-- Provided passage follows --

Another thing that lends the strongest support to this conclusion is the fact that none of the Christian writers before Irenaeus knows anything of a stay of the Apostle John in Asia Minor; and yet this same John, who on the occasion of the meeting of Paul with the original apostles at Jerusalem (Gal. ii. 1-10 and Acts xv.) appears by the side of Peter and James (the brother of Jesus) as one of the three pillars of the first community, is one of the most important persons in primitive Christianity.

-- Provided passage concluded --

Exercise brief: In the passage on the Apostle John, why does the silence of Christian writers before Irenaeus about John staying in Asia Minor carry weight? Explain in one to three sentences.

-- Excerpted records follows --

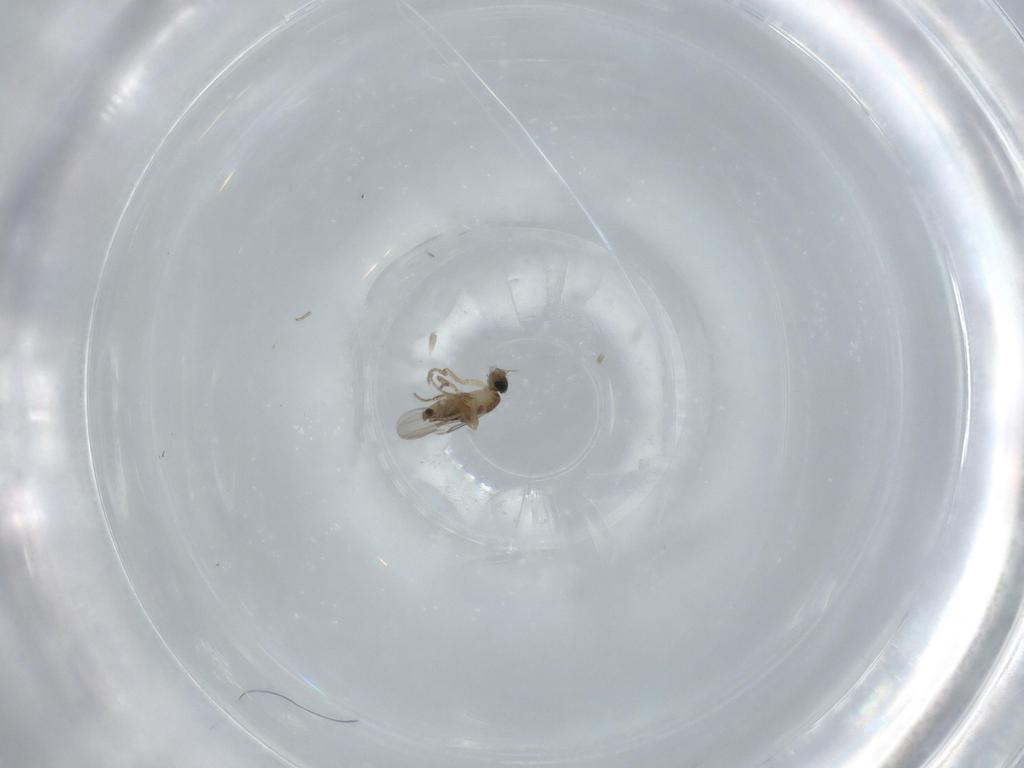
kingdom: Animalia
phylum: Arthropoda
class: Insecta
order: Diptera
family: Phoridae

-- Excerpted records concluded --

Answer to the exercise: Their silence is striking because John was one of the most important persons in primitive Christianity. At Paul's meeting with the original apostles in Jerusalem (Gal. ii. 1-10 and Acts xv.), he appears beside Peter and James as one of the three pillars of the first community.